Maciej Skorża: nie można odmówić zawodnikom ambicji
Dodano czwartek, 17.09.2015 r., godz. 23.33
Maciej Skorża po spotkaniu z Cf Os Belenenses podkreślał, że po przerwie jego piłkarze mieli kilka dogodnych sytuacji do zdobycia bramki. Nie ukrywał również, że Lech Poznań miał nieco szczęścia.

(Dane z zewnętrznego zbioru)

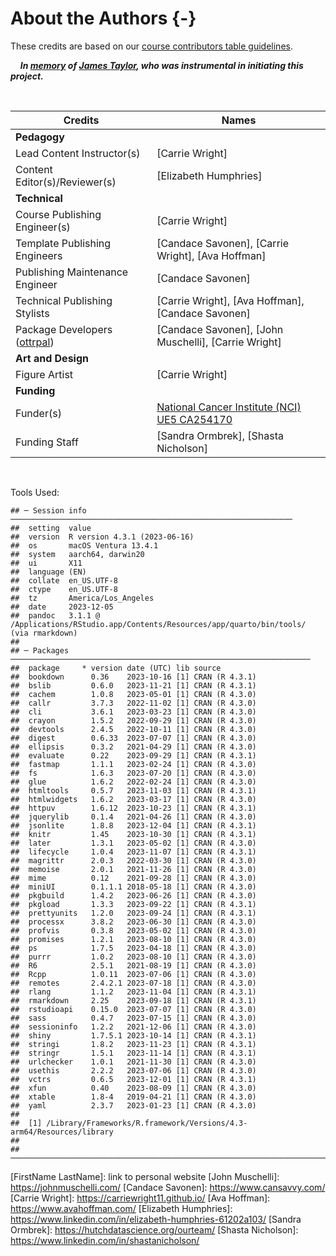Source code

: 
# About the Authors {-}

These credits are based on our [course contributors table guidelines](https://www.ottrproject.org/more_features.html#giving-credits-to-contributors).

&nbsp;
&nbsp;
***In [memory](https://galaxyproject.org/jxtx/) of [James Taylor](https://genomebiology.biomedcentral.com/articles/10.1186/s13059-020-02016-0), who was instrumental in initiating this project.***

&nbsp;

|Credits|Names|
|-------|-----|
|**Pedagogy**||
|Lead Content Instructor(s)|[Carrie Wright]|
|Content Editor(s)/Reviewer(s) |[Elizabeth Humphries]|
|**Technical**||
|Course Publishing Engineer(s)| [Carrie Wright]|
|Template Publishing Engineers|[Candace Savonen], [Carrie Wright], [Ava Hoffman]|
|Publishing Maintenance Engineer|[Candace Savonen]|
|Technical Publishing Stylists|[Carrie Wright], [Ava Hoffman], [Candace Savonen]|
|Package Developers ([ottrpal])| [Candace Savonen], [John Muschelli], [Carrie Wright]|
|**Art and Design**||
|Figure Artist| [Carrie Wright]|
|**Funding**||
|Funder(s)| 	[National Cancer Institute (NCI)](https://www.cancer.gov/) [UE5 CA254170](https://grantome.com/grant/NIH/UE5-CA254170-01)|
|Funding Staff| [Sandra Ormbrek], [Shasta Nicholson] | -->

&nbsp;

Tools Used:


```
## ─ Session info ───────────────────────────────────────────────────────────────
##  setting  value
##  version  R version 4.3.1 (2023-06-16)
##  os       macOS Ventura 13.4.1
##  system   aarch64, darwin20
##  ui       X11
##  language (EN)
##  collate  en_US.UTF-8
##  ctype    en_US.UTF-8
##  tz       America/Los_Angeles
##  date     2023-12-05
##  pandoc   3.1.1 @ /Applications/RStudio.app/Contents/Resources/app/quarto/bin/tools/ (via rmarkdown)
## 
## ─ Packages ───────────────────────────────────────────────────────────────────
##  package     * version date (UTC) lib source
##  bookdown      0.36    2023-10-16 [1] CRAN (R 4.3.1)
##  bslib         0.6.0   2023-11-21 [1] CRAN (R 4.3.1)
##  cachem        1.0.8   2023-05-01 [1] CRAN (R 4.3.0)
##  callr         3.7.3   2022-11-02 [1] CRAN (R 4.3.0)
##  cli           3.6.1   2023-03-23 [1] CRAN (R 4.3.0)
##  crayon        1.5.2   2022-09-29 [1] CRAN (R 4.3.0)
##  devtools      2.4.5   2022-10-11 [1] CRAN (R 4.3.0)
##  digest        0.6.33  2023-07-07 [1] CRAN (R 4.3.0)
##  ellipsis      0.3.2   2021-04-29 [1] CRAN (R 4.3.0)
##  evaluate      0.22    2023-09-29 [1] CRAN (R 4.3.1)
##  fastmap       1.1.1   2023-02-24 [1] CRAN (R 4.3.0)
##  fs            1.6.3   2023-07-20 [1] CRAN (R 4.3.0)
##  glue          1.6.2   2022-02-24 [1] CRAN (R 4.3.0)
##  htmltools     0.5.7   2023-11-03 [1] CRAN (R 4.3.1)
##  htmlwidgets   1.6.2   2023-03-17 [1] CRAN (R 4.3.0)
##  httpuv        1.6.12  2023-10-23 [1] CRAN (R 4.3.1)
##  jquerylib     0.1.4   2021-04-26 [1] CRAN (R 4.3.0)
##  jsonlite      1.8.8   2023-12-04 [1] CRAN (R 4.3.1)
##  knitr         1.45    2023-10-30 [1] CRAN (R 4.3.1)
##  later         1.3.1   2023-05-02 [1] CRAN (R 4.3.0)
##  lifecycle     1.0.4   2023-11-07 [1] CRAN (R 4.3.1)
##  magrittr      2.0.3   2022-03-30 [1] CRAN (R 4.3.0)
##  memoise       2.0.1   2021-11-26 [1] CRAN (R 4.3.0)
##  mime          0.12    2021-09-28 [1] CRAN (R 4.3.0)
##  miniUI        0.1.1.1 2018-05-18 [1] CRAN (R 4.3.0)
##  pkgbuild      1.4.2   2023-06-26 [1] CRAN (R 4.3.0)
##  pkgload       1.3.3   2023-09-22 [1] CRAN (R 4.3.1)
##  prettyunits   1.2.0   2023-09-24 [1] CRAN (R 4.3.1)
##  processx      3.8.2   2023-06-30 [1] CRAN (R 4.3.0)
##  profvis       0.3.8   2023-05-02 [1] CRAN (R 4.3.0)
##  promises      1.2.1   2023-08-10 [1] CRAN (R 4.3.0)
##  ps            1.7.5   2023-04-18 [1] CRAN (R 4.3.0)
##  purrr         1.0.2   2023-08-10 [1] CRAN (R 4.3.0)
##  R6            2.5.1   2021-08-19 [1] CRAN (R 4.3.0)
##  Rcpp          1.0.11  2023-07-06 [1] CRAN (R 4.3.0)
##  remotes       2.4.2.1 2023-07-18 [1] CRAN (R 4.3.0)
##  rlang         1.1.2   2023-11-04 [1] CRAN (R 4.3.1)
##  rmarkdown     2.25    2023-09-18 [1] CRAN (R 4.3.1)
##  rstudioapi    0.15.0  2023-07-07 [1] CRAN (R 4.3.0)
##  sass          0.4.7   2023-07-15 [1] CRAN (R 4.3.0)
##  sessioninfo   1.2.2   2021-12-06 [1] CRAN (R 4.3.0)
##  shiny         1.7.5.1 2023-10-14 [1] CRAN (R 4.3.1)
##  stringi       1.8.2   2023-11-23 [1] CRAN (R 4.3.1)
##  stringr       1.5.1   2023-11-14 [1] CRAN (R 4.3.1)
##  urlchecker    1.0.1   2021-11-30 [1] CRAN (R 4.3.0)
##  usethis       2.2.2   2023-07-06 [1] CRAN (R 4.3.0)
##  vctrs         0.6.5   2023-12-01 [1] CRAN (R 4.3.1)
##  xfun          0.40    2023-08-09 [1] CRAN (R 4.3.0)
##  xtable        1.8-4   2019-04-21 [1] CRAN (R 4.3.0)
##  yaml          2.3.7   2023-01-23 [1] CRAN (R 4.3.0)
## 
##  [1] /Library/Frameworks/R.framework/Versions/4.3-arm64/Resources/library
## 
## ──────────────────────────────────────────────────────────────────────────────
```

<!-- Author information -->

[FirstName LastName]: link to personal website
[John Muschelli]: https://johnmuschelli.com/
[Candace Savonen]: https://www.cansavvy.com/
[Carrie Wright]: https://carriewright11.github.io/
[Ava Hoffman]: https://www.avahoffman.com/
[Elizabeth Humphries]: https://www.linkedin.com/in/elizabeth-humphries-61202a103/
[Sandra Ormbrek]: https://hutchdatascience.org/ourteam/
[Shasta Nicholson]: https://www.linkedin.com/in/shastanicholson/
<!-- Links -->

[ottrpal]: https://github.com/jhudsl/ottrpal

<!-- Fill out this table using these instructions: https://github.com/jhudsl/OTTR_Template/wiki/How-to-give-credits

For JHU courses, You will need to add Ira as a credit:

|Content Publisher|[Ira Gooding]|
...
[Ira Gooding]: https://publichealth.jhu.edu/faculty/4130/ira-gooding
-->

Mecz zakończył się bezbramkowym remisem. - Było widać, że rywale chcieli szybko zdobyć bramkę. Na szczęście nie byli zbyt wyraźni w ataku. Poradziliśmy sobie z tymi zagrożeniem i zaczęliśmy przejmować inicjatywę. Nie potrafiliśmy jednak stworzyć odpowiedniej liczby sytuacji, byliśmy mało kreatywni z przodu. Nasze akcje były czytelne i przeciwnik sobie z tym radził. Mieliśmy grać dużo piłek za linię obrony, stąd występ od pierwszej minuty Thomalli i Kownackiego - tłumaczył trener Skorża.
- W drugiej połowie było pod tym względem lepiej, ale dobra gra golkipera Belenenses nie pozwoliła nam zdobyć bramki. Mieliśmy też sporo szczęścia w sytuacji gdy goście trafili w słupek. Zaczynamy od remisu, jednak nadzieję, że w kolejnych spotkaniach powalczymy o zwycięstwo - mówił szkoleniowiec mistrza Polski.
W drugiej połowie na boisku pojawili się liderzy zespołu, dla których zabrakło miejsca w wyjściowej jedenastce. - Zmiany zostały wykonane według planu. Wymuszone było oczywiście zejście Łukasza Trałki. Na razie noga jest spuchnięta i dopiero rano będzie można przeprowadzić badanie - powiedział trener.
- Zawodnikom nie można odmówić ambicji i tego, że do końca starali się zdobyć tę zwycięską bramkę - dodał na koniec Maciej Skorża.